Kreis Böblingen Mit Termin zum Shoppen
Inzidenz über 50: Laufkundschaft darf nicht mehr rein. Einkaufen ist aber im Kreis Böblingen weiterhin überall möglich.
Inzidenz über 50: Laufkundschaft darf nicht mehr rein. Einkaufen ist aber im Kreis Böblingen weiterhin überall möglich.
Kreis Böblingen - Euphorisch klingt Edip Özerol, wenn er über die vergangenen neun Tage spricht. „Die letzte Woche war super. Meine Mieter waren glücklich, dass sie wieder verkaufen durften und ich, dass ich wieder Centermanager sein durfte.“ Özerol ist verantwortlich für das Böblinger Einkaufszentrum Mercaden. Seit Montag vergangener Woche durften die Läden nach einem monatelangen Lockdown endlich wieder öffnen. Die Kunden hätten das sehr gut angenommen, „überall habe ich trotz Masken glückliche Gesichter gesehen“, berichtet der Centermanager.
Doch nur neun Tage währte diese glückliche Zeit. Von diesem Donnerstag an müssen die Händler im Kreis Böblingen wieder für die Laufkundschaft schließen. Özerol hatte dies kommen sehen. „Es war klar, dass wir eine Inzidenz von unter 50 nicht lange halten können.“ Deshalb habe man sich rechtzeitig vorbereitet. Denn der neuerliche Lockdown bedeutet nicht eine komplette Schließung. Nach dem Click-and-meet-Prinzip dürfen die Händler weiter Kunden empfangen. Bedeutet: Kaufwillige müssen vorab telefonisch oder online einen Termin buchen, dann werden sie eingelassen.

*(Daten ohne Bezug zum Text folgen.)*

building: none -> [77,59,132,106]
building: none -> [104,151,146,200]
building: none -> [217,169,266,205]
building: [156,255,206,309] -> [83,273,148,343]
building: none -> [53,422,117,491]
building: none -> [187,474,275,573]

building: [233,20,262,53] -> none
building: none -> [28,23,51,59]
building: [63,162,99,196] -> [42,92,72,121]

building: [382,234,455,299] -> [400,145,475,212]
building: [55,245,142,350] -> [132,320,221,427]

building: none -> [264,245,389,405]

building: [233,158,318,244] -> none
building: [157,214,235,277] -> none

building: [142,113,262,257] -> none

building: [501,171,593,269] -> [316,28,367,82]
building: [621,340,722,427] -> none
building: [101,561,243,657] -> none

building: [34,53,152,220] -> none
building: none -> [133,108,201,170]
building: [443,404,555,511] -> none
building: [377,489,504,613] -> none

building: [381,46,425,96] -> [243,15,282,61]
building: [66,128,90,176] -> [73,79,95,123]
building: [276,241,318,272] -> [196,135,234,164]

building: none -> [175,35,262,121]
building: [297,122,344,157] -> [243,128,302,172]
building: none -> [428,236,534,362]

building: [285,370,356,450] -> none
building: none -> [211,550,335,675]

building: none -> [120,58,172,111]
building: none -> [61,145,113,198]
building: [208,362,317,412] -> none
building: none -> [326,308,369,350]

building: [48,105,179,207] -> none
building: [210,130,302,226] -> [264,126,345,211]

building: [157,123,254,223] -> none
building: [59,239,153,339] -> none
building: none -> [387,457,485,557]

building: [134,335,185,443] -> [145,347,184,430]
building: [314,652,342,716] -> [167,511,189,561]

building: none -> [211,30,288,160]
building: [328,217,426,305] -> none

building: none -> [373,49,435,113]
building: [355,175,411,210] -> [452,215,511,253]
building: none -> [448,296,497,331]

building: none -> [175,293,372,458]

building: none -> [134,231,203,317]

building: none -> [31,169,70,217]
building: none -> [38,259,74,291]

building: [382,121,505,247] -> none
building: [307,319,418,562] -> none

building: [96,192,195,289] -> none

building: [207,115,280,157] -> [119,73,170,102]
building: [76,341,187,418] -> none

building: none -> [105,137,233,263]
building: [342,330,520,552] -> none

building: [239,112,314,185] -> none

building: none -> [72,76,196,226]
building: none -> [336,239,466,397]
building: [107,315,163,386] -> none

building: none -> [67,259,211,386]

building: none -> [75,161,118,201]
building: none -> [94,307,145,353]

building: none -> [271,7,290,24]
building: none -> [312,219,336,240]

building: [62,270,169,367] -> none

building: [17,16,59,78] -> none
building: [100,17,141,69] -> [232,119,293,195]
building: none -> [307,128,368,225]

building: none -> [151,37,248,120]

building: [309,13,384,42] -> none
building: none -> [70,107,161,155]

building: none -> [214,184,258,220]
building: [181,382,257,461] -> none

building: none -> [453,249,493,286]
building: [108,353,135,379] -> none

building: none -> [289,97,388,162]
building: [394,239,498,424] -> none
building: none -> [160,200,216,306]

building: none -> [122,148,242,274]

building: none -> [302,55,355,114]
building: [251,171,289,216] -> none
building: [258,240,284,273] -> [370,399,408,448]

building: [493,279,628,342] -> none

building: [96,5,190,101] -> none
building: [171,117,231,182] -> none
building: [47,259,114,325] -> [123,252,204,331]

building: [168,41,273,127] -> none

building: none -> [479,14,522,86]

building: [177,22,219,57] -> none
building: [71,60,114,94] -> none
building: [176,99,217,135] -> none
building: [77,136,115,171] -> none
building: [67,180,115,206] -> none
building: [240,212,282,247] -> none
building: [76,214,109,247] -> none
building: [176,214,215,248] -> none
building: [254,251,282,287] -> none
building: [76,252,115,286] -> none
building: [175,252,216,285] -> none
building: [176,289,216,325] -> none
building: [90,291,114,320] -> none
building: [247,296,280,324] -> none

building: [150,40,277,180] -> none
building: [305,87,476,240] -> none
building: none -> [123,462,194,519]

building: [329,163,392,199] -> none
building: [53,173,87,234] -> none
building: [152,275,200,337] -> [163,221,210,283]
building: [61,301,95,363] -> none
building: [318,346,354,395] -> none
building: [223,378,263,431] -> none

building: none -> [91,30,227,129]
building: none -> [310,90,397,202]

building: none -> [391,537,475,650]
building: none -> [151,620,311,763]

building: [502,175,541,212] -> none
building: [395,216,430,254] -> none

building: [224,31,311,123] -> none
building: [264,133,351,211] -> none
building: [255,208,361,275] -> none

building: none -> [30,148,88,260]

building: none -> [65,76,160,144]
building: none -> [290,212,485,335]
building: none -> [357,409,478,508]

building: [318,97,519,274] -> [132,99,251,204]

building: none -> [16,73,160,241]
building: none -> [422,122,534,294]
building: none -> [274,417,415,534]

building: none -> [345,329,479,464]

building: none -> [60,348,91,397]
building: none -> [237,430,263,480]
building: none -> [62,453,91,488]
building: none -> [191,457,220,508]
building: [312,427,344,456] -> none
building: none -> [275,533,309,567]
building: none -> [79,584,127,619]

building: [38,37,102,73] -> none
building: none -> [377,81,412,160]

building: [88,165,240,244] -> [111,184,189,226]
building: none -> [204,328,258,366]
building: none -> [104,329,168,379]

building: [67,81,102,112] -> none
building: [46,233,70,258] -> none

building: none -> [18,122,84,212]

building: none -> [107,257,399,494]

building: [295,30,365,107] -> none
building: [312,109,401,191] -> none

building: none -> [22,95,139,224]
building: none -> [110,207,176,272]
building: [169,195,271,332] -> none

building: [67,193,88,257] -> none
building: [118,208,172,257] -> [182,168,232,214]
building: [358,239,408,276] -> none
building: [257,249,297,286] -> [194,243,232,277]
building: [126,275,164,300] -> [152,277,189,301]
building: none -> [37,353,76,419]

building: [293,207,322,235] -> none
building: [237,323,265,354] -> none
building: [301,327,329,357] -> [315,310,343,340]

Die Mercaden bieten den Kunden verschiedene Möglichkeiten zur Terminbuchung: „Wir werden auf unserer Website einen Link zu den einzelnen Shops einrichten“, sagt Özerol. Außerdem gebe es an den Eingängen des Mercaden Aufsteller mit den Telefonnummern der diversen Läden in der Mall. „Da kann man dann anrufen und sofort einen Termin buchen“, sagt Özerol. Er ist zuversichtlich, dass dieses Konzept funktioniert. „Wir haben ja in anderen Bundesländern in unseren Einkaufszentren schon Erfahrungen damit gesammelt. Das klappt eigentlich gut.“
Positiv gestimmt ist auch Robert Klotz, der in Sindelfingen ein großes Sportfachgeschäft führt. „Zu uns kommen die Kunden ganz gezielt und suchen Beratung. Das ist ja weiterhin möglich.“ Auch er bietet Terminvereinbarungen per Telefon, E-Mail und am Eingang an, sogar spontan, solange die maximal erlaubte Kundenanzahl von 20 gleichzeitig nicht überschritten wird. „Aber da sehe ich keine große Gefahr.“
Dankbar ist Klotz, dass die Kunden in den vergangenen Tagen wieder in den Laden geströmt seien. „Unsere Strategie, während des Lockdowns auch online präsent zu sein, hat sich ausgezahlt“, stellt er fest. Viele Kunden hätten die Öffnung genutzt, um gleich auf Vorrat einzukaufen. „So mancher hat gleich zwei Paar Laufschuhe mitgenommen , mit der Begründung: ‚Ich weiß nicht, wie lange ihr noch aufhabt.’ Für Fachgeschäfte wie seines sei das Click-and-meet-Verfahren geradezu ideal. „Wir haben kaum Laufkundschaft, die einfach mal so sich im Laden umschaut. Das ist wohl eher ein Problem für die großen Shopping-Malls, wenn diese Kunden wegfallen. Zu uns kommen Leute, die wissen, was sie wollen“
Auch die meisten anderen Einzelhändler im Kreis Böblingen setzen auf das das Click-and-meet-Konzept. So der Schuhwarenhändler Kurz in der Böblinger Poststraße. „Wir haben geöffnet und dürfen alle Kunden die zu uns kommen wollen, bedienen. Es ist nur eine terminliche Absprache wichtig.“, stellt der Ladeninhaber Ernst Kurz klar.
Die Herrenbergerin Händlerin Tanja Erbele-Wiest nennt ihr Buchungsmodell Call-and-meet. Bis zu drei Kunden darf sie gleichzeitig in ihrem Concept-Store Pigmento im Einkaufszentrum am Bronntor bedienen. An der Tür positioniert sie einen Stopper, der kenntlich macht, ob diese Zahl erreicht ist oder Kunden hinzu kommen können. Dann sei auch eine kurzfristige Terminvereinbarung kein Problem. Ohne Voranmeldung darf man übrigens weiterhin in Buchhandlungen, Gartencenter und Blumenläden.